▶ Text excerpt:
:::

2.7. Evaluation Metrics
As the focus lay on the inference of the detection models, several metrics were compared when running on the two platforms. Model accuracy metrics such as precision and recall, which were summarized by the average precision (AP) value and mean average precision (mAP) evaluated under different Intersection-over-Union (IoU) thresholds, and speed metrics such as inference time and frames per second (fps) were considered.
Precision measures how well the positive predictions match the ground truth.
Recall measures how many relevant predictions are made out of all predictions.
The average precision (AP) represents the weighted average of all precision values at each precision–recall curve threshold, where the weight is the increase in recall. This value summarizes the precision–recall curve into a single value.
The Intersection over Union (IoU) indicates the overlap of the predicted bounding box coordinates with the ground-truth box [
41], as shown in
Figure 12. When the predicted bounding box closely resembles the ground-truth box, the IoU is higher. In deep learning object detection models, multiple bounding boxes are predicted for objects, but only those with an IoU higher than a certain threshold are considered as positively predicted boxes.
The Mean average precision (mAP) represents the average of the weighted means of precision at each IoU threshold. It is calculated by averaging the average precision (AP) for each class across a number of classes.

:::

▶ Supplied material:
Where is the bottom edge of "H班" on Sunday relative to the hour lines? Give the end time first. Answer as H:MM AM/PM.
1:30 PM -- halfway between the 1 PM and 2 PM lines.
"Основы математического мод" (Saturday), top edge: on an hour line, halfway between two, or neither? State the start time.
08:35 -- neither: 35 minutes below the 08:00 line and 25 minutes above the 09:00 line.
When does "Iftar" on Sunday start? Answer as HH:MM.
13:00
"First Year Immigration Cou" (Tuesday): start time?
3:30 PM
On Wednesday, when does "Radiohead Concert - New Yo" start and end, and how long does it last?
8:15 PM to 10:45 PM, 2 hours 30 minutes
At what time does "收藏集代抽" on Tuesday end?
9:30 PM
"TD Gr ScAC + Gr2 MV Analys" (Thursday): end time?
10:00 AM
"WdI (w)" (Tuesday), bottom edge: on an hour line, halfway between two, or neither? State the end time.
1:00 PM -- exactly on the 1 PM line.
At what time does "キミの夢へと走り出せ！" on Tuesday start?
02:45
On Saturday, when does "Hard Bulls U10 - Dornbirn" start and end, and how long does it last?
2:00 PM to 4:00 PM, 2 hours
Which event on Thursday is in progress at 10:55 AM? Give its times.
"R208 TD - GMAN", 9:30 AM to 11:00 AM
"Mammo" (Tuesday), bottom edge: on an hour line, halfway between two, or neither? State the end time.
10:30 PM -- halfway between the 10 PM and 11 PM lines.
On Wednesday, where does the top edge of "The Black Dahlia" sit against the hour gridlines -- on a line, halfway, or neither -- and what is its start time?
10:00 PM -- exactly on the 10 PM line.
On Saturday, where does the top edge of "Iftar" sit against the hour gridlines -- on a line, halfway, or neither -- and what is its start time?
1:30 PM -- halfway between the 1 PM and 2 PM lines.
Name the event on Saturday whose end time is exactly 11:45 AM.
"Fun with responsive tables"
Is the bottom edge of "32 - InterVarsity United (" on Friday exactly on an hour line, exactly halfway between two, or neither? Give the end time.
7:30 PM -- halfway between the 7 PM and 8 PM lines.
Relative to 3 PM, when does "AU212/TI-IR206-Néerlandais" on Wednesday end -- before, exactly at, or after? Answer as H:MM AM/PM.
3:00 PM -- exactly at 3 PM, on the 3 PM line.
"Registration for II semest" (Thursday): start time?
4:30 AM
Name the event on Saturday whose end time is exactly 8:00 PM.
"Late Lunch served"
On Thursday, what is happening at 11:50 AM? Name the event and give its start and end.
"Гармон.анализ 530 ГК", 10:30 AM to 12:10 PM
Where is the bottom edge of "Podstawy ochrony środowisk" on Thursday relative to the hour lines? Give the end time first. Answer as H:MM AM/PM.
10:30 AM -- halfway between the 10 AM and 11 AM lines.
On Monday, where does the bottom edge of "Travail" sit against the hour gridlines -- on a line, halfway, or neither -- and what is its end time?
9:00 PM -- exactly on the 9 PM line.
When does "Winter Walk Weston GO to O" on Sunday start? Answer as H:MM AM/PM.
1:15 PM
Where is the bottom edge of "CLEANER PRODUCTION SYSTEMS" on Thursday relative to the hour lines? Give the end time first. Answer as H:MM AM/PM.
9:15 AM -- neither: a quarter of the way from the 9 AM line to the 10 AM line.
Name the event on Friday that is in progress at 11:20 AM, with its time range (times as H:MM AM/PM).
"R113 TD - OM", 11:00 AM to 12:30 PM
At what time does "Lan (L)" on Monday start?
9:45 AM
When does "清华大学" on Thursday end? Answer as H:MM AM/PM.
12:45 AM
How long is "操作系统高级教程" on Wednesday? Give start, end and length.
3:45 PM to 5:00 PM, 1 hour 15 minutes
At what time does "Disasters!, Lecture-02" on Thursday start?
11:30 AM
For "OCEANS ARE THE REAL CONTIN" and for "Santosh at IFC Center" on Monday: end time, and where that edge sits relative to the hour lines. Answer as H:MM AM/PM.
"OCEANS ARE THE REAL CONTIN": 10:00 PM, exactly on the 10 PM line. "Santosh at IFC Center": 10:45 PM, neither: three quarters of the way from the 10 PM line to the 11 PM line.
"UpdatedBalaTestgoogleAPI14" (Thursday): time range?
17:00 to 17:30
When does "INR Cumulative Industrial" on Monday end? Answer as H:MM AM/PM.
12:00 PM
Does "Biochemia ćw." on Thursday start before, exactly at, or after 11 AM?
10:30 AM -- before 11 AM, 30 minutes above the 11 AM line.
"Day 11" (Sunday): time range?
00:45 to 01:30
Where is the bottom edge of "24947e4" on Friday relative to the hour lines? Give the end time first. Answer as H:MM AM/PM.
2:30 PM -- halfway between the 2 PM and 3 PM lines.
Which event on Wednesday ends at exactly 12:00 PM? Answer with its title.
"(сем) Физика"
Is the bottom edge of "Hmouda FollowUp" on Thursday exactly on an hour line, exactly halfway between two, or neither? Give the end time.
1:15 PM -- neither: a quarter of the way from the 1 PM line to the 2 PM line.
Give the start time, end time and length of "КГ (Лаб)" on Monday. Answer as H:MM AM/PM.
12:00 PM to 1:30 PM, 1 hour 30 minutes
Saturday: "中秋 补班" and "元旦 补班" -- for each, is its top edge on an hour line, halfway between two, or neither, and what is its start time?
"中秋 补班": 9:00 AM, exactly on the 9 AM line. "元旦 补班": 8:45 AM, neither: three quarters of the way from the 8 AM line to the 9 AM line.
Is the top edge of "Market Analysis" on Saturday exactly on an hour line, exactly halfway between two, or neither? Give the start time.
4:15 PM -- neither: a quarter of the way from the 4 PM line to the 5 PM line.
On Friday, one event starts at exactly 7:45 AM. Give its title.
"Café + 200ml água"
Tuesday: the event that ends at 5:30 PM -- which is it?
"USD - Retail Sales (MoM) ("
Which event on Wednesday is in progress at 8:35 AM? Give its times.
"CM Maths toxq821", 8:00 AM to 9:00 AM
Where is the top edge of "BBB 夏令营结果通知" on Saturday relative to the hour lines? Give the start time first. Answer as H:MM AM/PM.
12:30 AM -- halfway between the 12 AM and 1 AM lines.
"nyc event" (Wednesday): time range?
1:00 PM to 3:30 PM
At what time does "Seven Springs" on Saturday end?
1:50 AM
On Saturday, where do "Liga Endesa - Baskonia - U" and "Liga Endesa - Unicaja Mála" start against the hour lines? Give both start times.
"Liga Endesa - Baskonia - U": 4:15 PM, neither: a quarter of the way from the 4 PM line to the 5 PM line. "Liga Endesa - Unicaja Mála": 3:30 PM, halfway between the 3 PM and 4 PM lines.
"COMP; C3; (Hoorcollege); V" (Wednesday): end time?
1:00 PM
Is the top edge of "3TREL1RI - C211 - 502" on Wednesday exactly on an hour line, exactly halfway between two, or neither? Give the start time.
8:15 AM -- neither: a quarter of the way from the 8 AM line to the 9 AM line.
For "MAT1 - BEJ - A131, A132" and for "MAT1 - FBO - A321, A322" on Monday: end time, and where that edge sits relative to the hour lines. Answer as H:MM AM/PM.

:::

▶ Do this:
Please copy the evaluation metrics section above word for word, from its heading through its final sentence.

▶ Task answer:
2.7. Evaluation Metrics
As the focus lay on the inference of the detection models, several metrics were compared when running on the two platforms. Model accuracy metrics such as precision and recall, which were summarized by the average precision (AP) value and mean average precision (mAP) evaluated under different Intersection-over-Union (IoU) thresholds, and speed metrics such as inference time and frames per second (fps) were considered.
Precision measures how well the positive predictions match the ground truth.
Recall measures how many relevant predictions are made out of all predictions.
The average precision (AP) represents the weighted average of all precision values at each precision–recall curve threshold, where the weight is the increase in recall. This value summarizes the precision–recall curve into a single value.
The Intersection over Union (IoU) indicates the overlap of the predicted bounding box coordinates with the ground-truth box [
41], as shown in
Figure 12. When the predicted bounding box closely resembles the ground-truth box, the IoU is higher. In deep learning object detection models, multiple bounding boxes are predicted for objects, but only those with an IoU higher than a certain threshold are considered as positively predicted boxes.
The Mean average precision (mAP) represents the average of the weighted means of precision at each IoU threshold. It is calculated by averaging the average precision (AP) for each class across a number of classes.